Y mientras tanto, urge que el sector privado también asuma responsabilidades: con códigos de conducta, comités de ética, sistemas de control parental, auditorías de algoritmos y políticas activas de seguridad. La autorregulación, aunque no es la solución definitiva, puede ser un paño inmediato para proteger a los más chicos en un contexto donde la norma llega siempre más tarde.
La prioridad debe estar clara: los niños, niñas y adolescentes son los más frágiles de la cadena social y a la vez nuestro futuro como humanidad. No podemos permitir que la normalización de conductas abusivas, la explotación de datos personales o la exposición a contenidos falsos con IA se conviertan en el nuevo y natural paisaje digital de la infancia. En definitiva, la Inteligencia Artificial puede fortalecer la democracia o debilitarla, ampliar derechos o erosionarlos. Frente a esta realidad, no hay margen para la indiferencia.
La IA obliga a repensar qué entendemos por progreso.

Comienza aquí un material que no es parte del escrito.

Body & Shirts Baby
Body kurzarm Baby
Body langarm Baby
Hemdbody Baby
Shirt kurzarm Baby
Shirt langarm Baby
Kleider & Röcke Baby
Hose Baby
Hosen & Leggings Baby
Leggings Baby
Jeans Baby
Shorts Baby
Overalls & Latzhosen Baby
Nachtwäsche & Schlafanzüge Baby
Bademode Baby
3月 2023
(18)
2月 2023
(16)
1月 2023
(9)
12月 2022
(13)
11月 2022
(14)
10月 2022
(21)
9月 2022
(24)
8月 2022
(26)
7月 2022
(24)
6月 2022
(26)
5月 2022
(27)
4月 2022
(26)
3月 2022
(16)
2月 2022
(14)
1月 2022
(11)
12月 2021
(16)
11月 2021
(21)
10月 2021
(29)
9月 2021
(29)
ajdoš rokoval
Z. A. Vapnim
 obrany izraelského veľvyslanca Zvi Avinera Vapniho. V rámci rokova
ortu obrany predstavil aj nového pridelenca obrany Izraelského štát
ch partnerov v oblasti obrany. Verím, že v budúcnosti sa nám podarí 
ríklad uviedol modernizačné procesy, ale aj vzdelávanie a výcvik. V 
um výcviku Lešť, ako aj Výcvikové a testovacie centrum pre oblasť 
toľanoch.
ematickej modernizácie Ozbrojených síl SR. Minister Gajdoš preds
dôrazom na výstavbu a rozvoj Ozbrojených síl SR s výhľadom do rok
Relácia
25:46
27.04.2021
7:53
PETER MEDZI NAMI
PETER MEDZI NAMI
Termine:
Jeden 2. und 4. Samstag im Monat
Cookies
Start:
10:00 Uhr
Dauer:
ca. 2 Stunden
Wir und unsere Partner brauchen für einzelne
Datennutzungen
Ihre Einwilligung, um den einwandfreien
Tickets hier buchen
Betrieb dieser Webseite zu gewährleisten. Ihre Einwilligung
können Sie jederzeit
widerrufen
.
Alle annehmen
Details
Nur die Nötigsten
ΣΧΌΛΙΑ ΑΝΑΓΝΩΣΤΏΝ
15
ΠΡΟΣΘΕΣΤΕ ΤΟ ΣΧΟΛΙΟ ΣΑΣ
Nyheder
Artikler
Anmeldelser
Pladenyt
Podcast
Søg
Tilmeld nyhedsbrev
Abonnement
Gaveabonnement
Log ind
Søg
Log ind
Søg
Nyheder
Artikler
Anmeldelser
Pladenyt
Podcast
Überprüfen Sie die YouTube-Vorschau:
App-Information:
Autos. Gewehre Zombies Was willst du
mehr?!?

Y hasta que el derecho logre alcanzar a la liebre tecnológica, es indispensable que el Estado, la sociedad civil y las empresas actúen en conjunto. Porque, en este juego desigual, no podemos darnos el lujo de que las infancias paguen el precio de la desprotección por nuestra negligencia.
* abogado, titular del Órgano Garante del Derecho de Acceso a la Información de CABA. Coordinador de la Comisión de Gobernanza de Datos y Protección de la Privacidad del Consejo Federal para la Transparencia.